- Data for the task
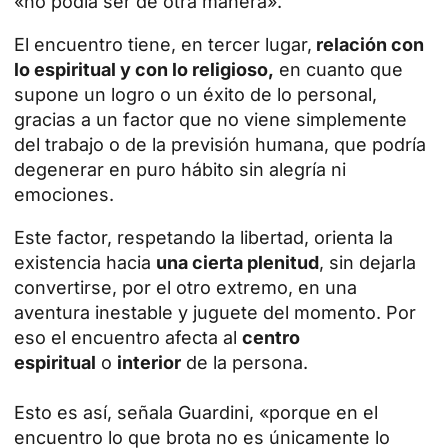
«no podía ser de otra manera».
El encuentro tiene, en tercer lugar,
relación con
lo espiritual y con lo religioso,
en cuanto que
supone un logro o un éxito de lo personal,
gracias a un factor que no viene simplemente
del trabajo o de la previsión humana, que podría
degenerar en puro hábito sin alegría ni
emociones.
Este factor, respetando la libertad, orienta la
existencia hacia
una cierta plenitud
, sin dejarla
convertirse, por el otro extremo, en una
aventura inestable y juguete del momento. Por
eso el encuentro afecta al
centro
espiritual
o
interior
de la persona.
Esto es así, señala Guardini, «porque en el
encuentro lo que brota no es únicamente lo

- Problem to solve
From the line containing "convertirse, por el otro extremo, en una" down to the final line of the data, write out every line exactly; both the first and last of these belong in your answer, and nothing else does.

- Solution to this problem
convertirse, por el otro extremo, en una
aventura inestable y juguete del momento. Por
eso el encuentro afecta al
centro
espiritual
o
interior
de la persona.
Esto es así, señala Guardini, «porque en el
encuentro lo que brota no es únicamente lo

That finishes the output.